India’s global success in industry and technology may sometimes give the rest of the world the impression that it is no longer a land where people are hungry and in need. Sadly wealth has not trickled down, and inflation has meant life has become harder in recent years for India’s rural poor.

We try to ensure that the money our guests bring to the area reaches the people who live there, largely by employing only local people at BJR and by using guesthouses that do the same elsewhere. On treks and village visits we make small contributions of food and clothing. We also have a couple of social enterprise projects (completed and ongoing) and we encourage our guests to get involved if they choose.


The Clean Chaura Mission

As anyone who has ever visited India will know, litter is a sadly un-missable feature. Until a generation ago almost all of India’s domestic waste was biodegradable – disposable plates were made from leaves stitched together with tiny needles of soft bamboo, cups from unglazed clay, and food stuffs were weighed and packaged up in old newspaper or pages from children’s exercise books.

People were quite used to discarding their rubbish in the knowledge that it would be eaten by a cow or would crumble back into dust. Plastic is now ubiquitous, but unfortunately disposal habits have not changed, and it sometimes feels as if it won’t be long before the whole country becomes buried in plastic bags and discarded crisp packets. It is unsightly, unsanitary and dangerous for the wild and domestic animals that end up ingesting it.

Bhoramdeo (in village Chaura) is becoming an increasingly popular pilgrimage site and with people come stalls, selling packets of snacks and bottled drinks, and general picnic paraphernalia, all of which is simply dropped on the ground after use. With the help of our recent working holiday guests we have been visiting the local schools to educate young people on the issue of litter, and asking for their help in the clean up campaign. We have built and installed litter-bins near the temple and we have established regular clean up days where guests are invited to help our staff on a clean up morning. It is amazing how many domestic visitors want to join in when they see our motley crew collecting trash.
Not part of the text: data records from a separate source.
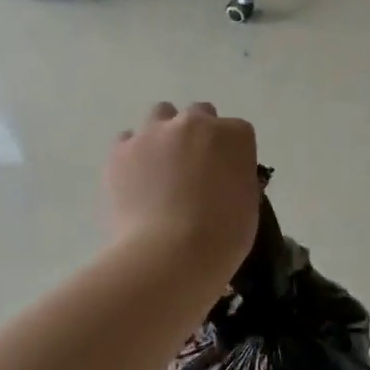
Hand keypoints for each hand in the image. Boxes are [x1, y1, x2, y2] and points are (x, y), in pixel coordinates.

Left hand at [107, 102, 259, 281]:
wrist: (170, 254)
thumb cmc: (223, 236)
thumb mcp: (248, 205)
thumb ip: (237, 179)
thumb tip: (223, 179)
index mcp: (235, 136)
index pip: (237, 132)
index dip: (231, 154)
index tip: (226, 175)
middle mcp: (195, 123)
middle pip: (198, 114)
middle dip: (198, 135)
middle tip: (194, 168)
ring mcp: (154, 133)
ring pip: (160, 116)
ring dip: (164, 134)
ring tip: (161, 168)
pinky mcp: (121, 150)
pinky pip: (128, 140)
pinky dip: (133, 154)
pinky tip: (136, 179)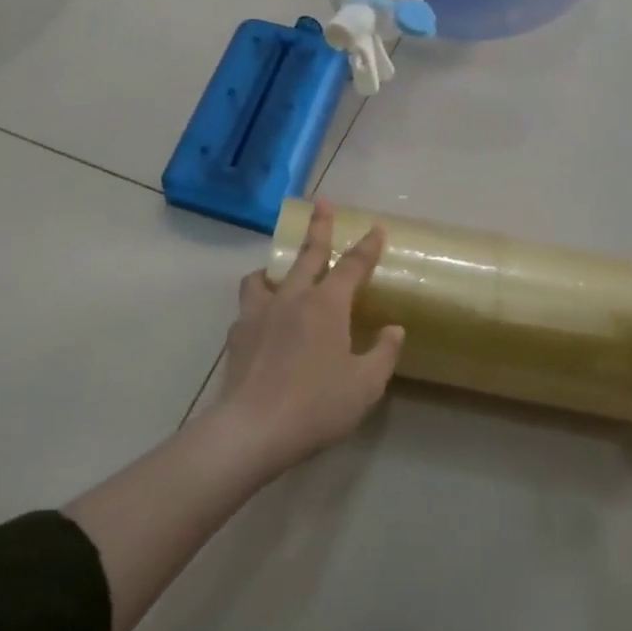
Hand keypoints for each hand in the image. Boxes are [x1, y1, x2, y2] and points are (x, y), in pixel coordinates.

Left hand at [212, 199, 405, 475]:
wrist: (254, 428)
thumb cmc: (317, 405)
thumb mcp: (365, 385)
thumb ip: (383, 353)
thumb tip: (394, 329)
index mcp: (327, 305)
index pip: (352, 266)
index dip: (366, 246)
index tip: (375, 228)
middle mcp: (292, 298)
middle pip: (308, 254)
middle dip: (319, 227)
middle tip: (321, 202)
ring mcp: (259, 312)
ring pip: (265, 276)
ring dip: (276, 269)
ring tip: (279, 274)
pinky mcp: (238, 333)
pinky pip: (249, 306)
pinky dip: (259, 305)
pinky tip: (262, 322)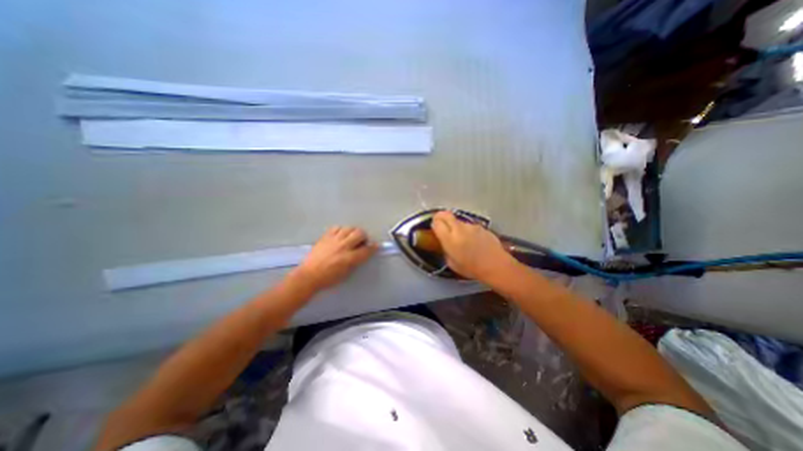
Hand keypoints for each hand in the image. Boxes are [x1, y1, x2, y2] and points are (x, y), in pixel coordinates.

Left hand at [293, 226, 376, 292]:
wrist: (309, 276)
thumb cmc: (328, 279)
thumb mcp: (346, 273)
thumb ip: (355, 262)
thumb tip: (361, 254)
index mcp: (349, 258)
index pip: (366, 249)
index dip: (373, 247)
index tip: (375, 246)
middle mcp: (343, 246)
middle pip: (359, 233)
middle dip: (364, 237)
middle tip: (361, 242)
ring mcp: (334, 240)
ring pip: (349, 228)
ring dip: (353, 232)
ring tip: (351, 238)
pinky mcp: (325, 237)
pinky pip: (337, 227)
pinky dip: (341, 230)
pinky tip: (340, 236)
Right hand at [434, 211, 521, 281]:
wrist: (496, 265)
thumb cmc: (471, 268)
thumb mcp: (452, 263)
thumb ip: (445, 249)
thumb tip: (444, 243)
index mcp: (449, 239)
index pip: (437, 222)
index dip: (434, 223)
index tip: (435, 228)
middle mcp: (459, 228)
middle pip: (445, 214)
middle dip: (441, 217)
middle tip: (441, 224)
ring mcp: (471, 226)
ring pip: (458, 220)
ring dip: (456, 226)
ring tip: (461, 238)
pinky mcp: (480, 226)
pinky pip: (469, 226)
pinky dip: (467, 230)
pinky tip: (473, 240)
The next stage is to reintroduce the leaf plates that used to be the norm. Ironically the leaves that are used to make the plates grow in such abundance in Chhattisgarh that they are collected by Baiga and Gond villagers and exported to South India where eating from leaf plates is still quite common. We would like to reintroduce the practice, and are also going to teach a few of the women who sell fruit and vegetable near the temple to make bags from newspaper. Initially we will pay them to do so but we hope in time people will see the economic benefit of home made bags (practically free) over plastic ones (a small but significant sum for people earning under 200 rupees a day).


A Well for Village Pani

A couple of years ago Saurabh and I visited an NGO in Chilpi – a sprawling little village on the road to Kanha national park which has a large weekly market and is the main commercial centre for all the Baiga and Gond villages that are scattered in the hills around. The NGO, Shikhar Yuva Manch, helps the Gond and Baiga people access government support that is rightfully theirs – in the main making sure there are schools in the villages themselves (there is a high drop out rate if the children have to travel far) and helping make sure the education reflects their traditional way of life more than it often does in larger villages. We were hoping to involve some of our young working holiday guests with the NGO but language issues made it impossible.

However in the course of our meetings we heard of a village that has been badly affected by climate change. A large brook runs below the village, which, until a few years ago provided sufficient water for the village year round. Nowadays from the end of winter (late February) until the monsoon arrives (mid-June) the villagers have had to walk two kilometres up stream where they have to dig to reach water and which is often dirty.

Obviously this is time consuming and affects hygiene as well as hydration. The village is poor: there were two people who were extremely sick with malaria on our first visit; and many of the children appear to have kwashiorkor (the government gives quotas of white rice as welfare, rather than dal, and white rice clearly doesn’t supply enough protein for growing children). The very least we felt we might be able to help provide was clean water.   We asked how much it would cost to have a bore-well with a hand pump installed and were told £1500 would cover it. So we embarked on a fund raising campaign (I ran a couple of trail marathons – though that, it transpired, was the easy part) and after a lot of hiccups a well was installed a year and a half after our initial meeting.